# I wanaa find freemason in united arab Emirats plz



## Majid199 (Jan 18, 2017)

I wanaa join to freemason iam just wanaa be part of this plz 


Sent from my iPhone using My Freemasonry


----------



## Brother JC (Jan 18, 2017)

You will have to seek locally. I know of no one on this forum that is in your area.


----------



## Majid199 (Jan 18, 2017)

Brother JC said:


> You will have to seek locally. I know of no one on this forum that is in your area.



 Me too i cant find location 


Sent from my iPhone using My Freemasonry


----------



## Bloke (Jan 19, 2017)

Majid199 said:


> Me too i cant find location
> 
> 
> Sent from my iPhone using My Freemasonry



We're not aware of lodges operating in the UAE - its been asked many times here... you need to go to another country to become a Freemason.


----------



## Majid199 (Jan 19, 2017)

Bloke said:


> We're not aware of lodges operating in the UAE - its been asked many times here... you need to go to another country to become a Freemason.
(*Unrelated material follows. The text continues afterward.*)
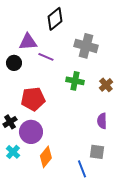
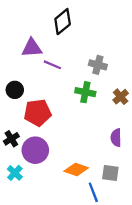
gray cross: (86, 46) -> (98, 65), moved, size x0.7
black circle: (14, 63) -> (15, 90), moved
orange diamond: (46, 157) -> (76, 170), moved, turned 70

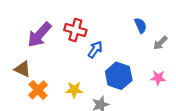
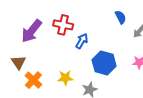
brown triangle: (23, 69) -> (19, 62), turned 35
I wanaa travel but iam 18 i cant live in another country in my self just wanaa hand help


Sent from my iPhone using My Freemasonry


----------



## CLewey44 (Jan 19, 2017)

Majid199 said:


> I wanaa join to freemason iam just wanaa be part of this plz
> 
> 
> Sent from my iPhone using My Freemasonry



You may have to travel outside of UAE. I know Lebanon has some. Israel and Turkey too. Not that close but about as close as you'll find in that region.  Jordan possibly.


----------